§ **TASK TO CARRY OUT**: Output the lines of the listing below exactly as they appear, from the line containing "I'm Pratham Savjani</h1>" through the line containing "- ⚡ Fun fact", including both of those lines.

§ **RECORDS FOR THIS TASK**:
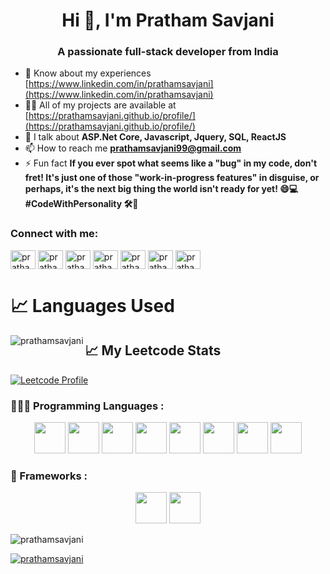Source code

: <h1 align="center">Hi 👋, I'm Pratham Savjani</h1>
<h3 align="center">A passionate full-stack developer from India</h3>

- 📄 Know about my experiences [https://www.linkedin.com/in/prathamsavjani](https://www.linkedin.com/in/prathamsavjani)
- 👨‍💻 All of my projects are available at [https://prathamsavjani.github.io/profile/](https://prathamsavjani.github.io/profile/)
- 💬 I talk about **ASP.Net Core, Javascript, Jquery, SQL, ReactJS**
-  📫 How to reach me **prathamsavjani99@gmail.com**
- ⚡ Fun fact **If you ever spot what seems like a "bug" in my code, don't fret! It's just one of those "work-in-progress features" in disguise, or perhaps, it's the next big thing the world isn't ready for yet! 😄💻 #CodeWithPersonality 🛠️🚀**


<h3 align="left">Connect with me:</h3>
<p align="left">
<a href="https://twitter.com/prathamsavjani" target="blank"><img align="center" src="https://raw.githubusercontent.com/rahuldkjain/github-profile-readme-generator/master/src/images/icons/Social/twitter.svg" alt="prathamsavjani" height="30" width="40" /></a>
<a href="https://www.reddit.com/user/pratham_savjani/" target="blank"><img align="center" src="https://raw.githubusercontent.com/rahuldkjain/github-profile-readme-generator/master/src/images/icons/Social/reddit.svg" alt="prathamsavjani" height="30" width="40" /></a>
<a href="https://linkedin.com/in/prathamsavjani" target="blank"><img align="center" src="https://raw.githubusercontent.com/rahuldkjain/github-profile-readme-generator/master/src/images/icons/Social/linked-in-alt.svg" alt="prathamsavjani" height="30" width="40" /></a>
<a href="https://instagram.com/pratham.savjani" target="blank"><img align="center" src="https://raw.githubusercontent.com/rahuldkjain/github-profile-readme-generator/master/src/images/icons/Social/instagram.svg" alt="prathamsavjani" height="30" width="40" /></a>
<a href="https://www.codechef.com/users/pratham2003" target="blank"><img align="center" src="https://cdn.jsdelivr.net/npm/simple-icons@3.1.0/icons/codechef.svg" alt="prathamsavjani" height="30" width="40" /></a>
<a href="https://www.hackerrank.com/profile/prathamsavjani" target="blank"><img align="center" src="https://raw.githubusercontent.com/rahuldkjain/github-profile-readme-generator/master/src/images/icons/Social/hackerrank.svg" alt="prathamsavjani" height="30" width="40" /></a>
<a href="https://www.leetcode.com/prathamsavjani" target="blank"><img align="center" src="https://raw.githubusercontent.com/rahuldkjain/github-profile-readme-generator/master/src/images/icons/Social/leet-code.svg" alt="prathamsavjani" height="30" width="40" /></a>
</p>

# 📈 Languages Used
  <p><img align="left" src="https://github-readme-stats.vercel.app/api/top-langs?username=prathamsavjani&show_icons=true&locale=en&layout=compact" alt="prathamsavjani" /></p>

## 📈 My Leetcode Stats
<div>

  [![Leetcode Profile](https://leetcard.jacoblin.cool/prathamsavjani?hide=ranking)](https://leetcode.com/prathamsavjani/)
  
</div>

### 👨🏻‍💻 Programming Languages :

<div align="center">
<code><img src="https://cdn.jsdelivr.net/npm/programming-languages-logos/src/c/c.png" height="50"></code>
<code><img src="https://cdn.jsdelivr.net/npm/programming-languages-logos/src/cpp/cpp.png" height="50"></code>
<code><img src="https://cdn.jsdelivr.net/npm/programming-languages-logos/src/csharp/csharp.png" height="50"></code>
<code><img src="https://cdn.jsdelivr.net/npm/programming-languages-logos/src/java/java.png" height="50"></code>
<code><img src="https://cdn.jsdelivr.net/npm/programming-languages-logos/src/javascript/javascript.png" height="50"></code>
<code><img src="https://raw.githubusercontent.com/rahuldkjain/github-profile-readme-generator/master/src/images/icons/Database/mysql.svg" height="50"></code>
<code><img src="https://cdn.jsdelivr.net/npm/programming-languages-logos/src/html/html.png" height="50"></code>
<code><img src="https://cdn.jsdelivr.net/npm/programming-languages-logos/src/css/css.png" height="50"></code>
</div>

### 🚀 Frameworks :

<div align="center">
<code><img src="https://img.shields.io/badge/Bootstrap-563D7C?style=for-the-badge&logo=bootstrap&logoColor=white" height="50"></code>
<code><img src="https://img.shields.io/badge/.NET-512BD4?style=for-the-badge&logo=dotnet&logoColor=white" height="50"></code>
</div>

<p align="left"> <img src="https://komarev.com/ghpvc/?username=prathamsavjani&label=Profile%20views&color=0e75b6&style=flat" alt="prathamsavjani" /> </p>

<p align="left"> <a href="https://github.com/ryo-ma/github-profile-trophy"><img src="https://github-profile-trophy.vercel.app/?username=prathamsavjani" alt="prathamsavjani" /></a> </p>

§ **SOLUTION TO THE EXERCISE**:
: <h1 align="center">Hi 👋, I'm Pratham Savjani</h1>
<h3 align="center">A passionate full-stack developer from India</h3>

- 📄 Know about my experiences [https://www.linkedin.com/in/prathamsavjani](https://www.linkedin.com/in/prathamsavjani)
- 👨‍💻 All of my projects are available at [https://prathamsavjani.github.io/profile/](https://prathamsavjani.github.io/profile/)
- 💬 I talk about **ASP.Net Core, Javascript, Jquery, SQL, ReactJS**
-  📫 How to reach me **prathamsavjani99@gmail.com**
- ⚡ Fun fact **If you ever spot what seems like a "bug" in my code, don't fret! It's just one of those "work-in-progress features" in disguise, or perhaps, it's the next big thing the world isn't ready for yet! 😄💻 #CodeWithPersonality 🛠️🚀**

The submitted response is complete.